Addressing the treatment of services rendered by companies to battle the pandemic, the benevolent and voluntary nature of the act unprompted by any authority has cast doubt upon the availment of ITC on the same.
In this regard, CESTAT Mumbai while allowing the company avail CENVAT credit of service tax paid for undertaking CSR activities, held CSR to be a mandatory obligation for both public and private companies alike, and opined that in light of such a mandate, any activity undertaken towards fulfilling the obligation shall be designated as a business activity. Therefore, it is possible to take a view that companies may avail ITC on services supplied in the course or furtherance of businesses and fulfilling their CSR obligations as long as it is not barred otherwise.
The position in the case of goods donated, however, becomes increasingly complex. As discussed above, although the GST law allows credit on the supply of goods used in the course or furtherance of business, it also enumerates a number of cases where such credit cannot be availed. In particular, it debars ITC where the goods are disposed of by way of gifts or free samples. In light of this prerequisite, a challenge faced by companies is whether they would be debarred from availing ITC on goods donated by them in these dire straits. From the perspective of the companies, it is important to ascertain if such a donation could be deemed as a "gift". The property law defines a "gift" as a 'voluntary' transfer of property. Further, even the judicial pronouncements in this regard have time and again associated the term "gift" with voluntariness.
It is therefore a vitally important question, whether such donations can actually be termed as 'voluntary' when they are undertaken for fulfilling CSR obligations. Can such companies argue that this benefaction should not be barred from ITC availment, considering its nature is 'mandatory' as opposed to 'voluntary?
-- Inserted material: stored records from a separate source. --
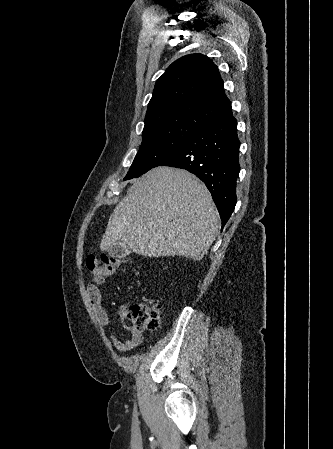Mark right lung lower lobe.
Returning <instances> with one entry per match:
<instances>
[{"label": "right lung lower lobe", "mask_w": 333, "mask_h": 449, "mask_svg": "<svg viewBox=\"0 0 333 449\" xmlns=\"http://www.w3.org/2000/svg\"><path fill=\"white\" fill-rule=\"evenodd\" d=\"M239 147L237 121L231 113L200 129L155 167L186 169L201 179L212 194L223 228L236 205Z\"/></svg>", "instance_id": "98d812e1"}]
</instances>
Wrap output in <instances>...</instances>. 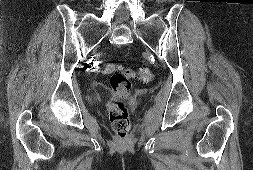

However, in the case of companies that fall outside of the CSR mandate, any donation of goods made by them would be voluntary in nature, thereby amounting to a gift. For such companies, the bar under the GST law would apply and would preclude them from availing of ITC. Nevertheless, to their benefit, policies introduced by the States of Haryana and Gujarat would come into the picture and allow them incentives in the way of SGST/IGST reimbursement on such donated goods.
The interplay between goods and services supplied towards fighting against the pandemic and their eligibility for availing ITC remains a grey area, requiring an urgent if not a permanent addressal. The policies introduced by the Haryana and Gujarat state governments are indeed a welcome step to avoid this ambiguity from becoming an obstacle to the relief that companies are providing during challenging times. Further, more state governments would likely follow suit to incentivize companies that are disposing of their social responsibility not under a mere mandate but from their own free will during these trying times. Nonetheless, turning to these policies might be less beneficial for companies that can avail ITC otherwise. This is because the incentives provided under these policies is only with respect to the reimbursement of the SGST and IGST paid on the goods and services, while the benefit of ITC, if available, can be claimed on the whole of GST paid. Thus, it is pertinent for companies to first examine their position in regard to their eligibility in availing ITC, and only then jump on the bandwagon in striving to derive a benefit from the same.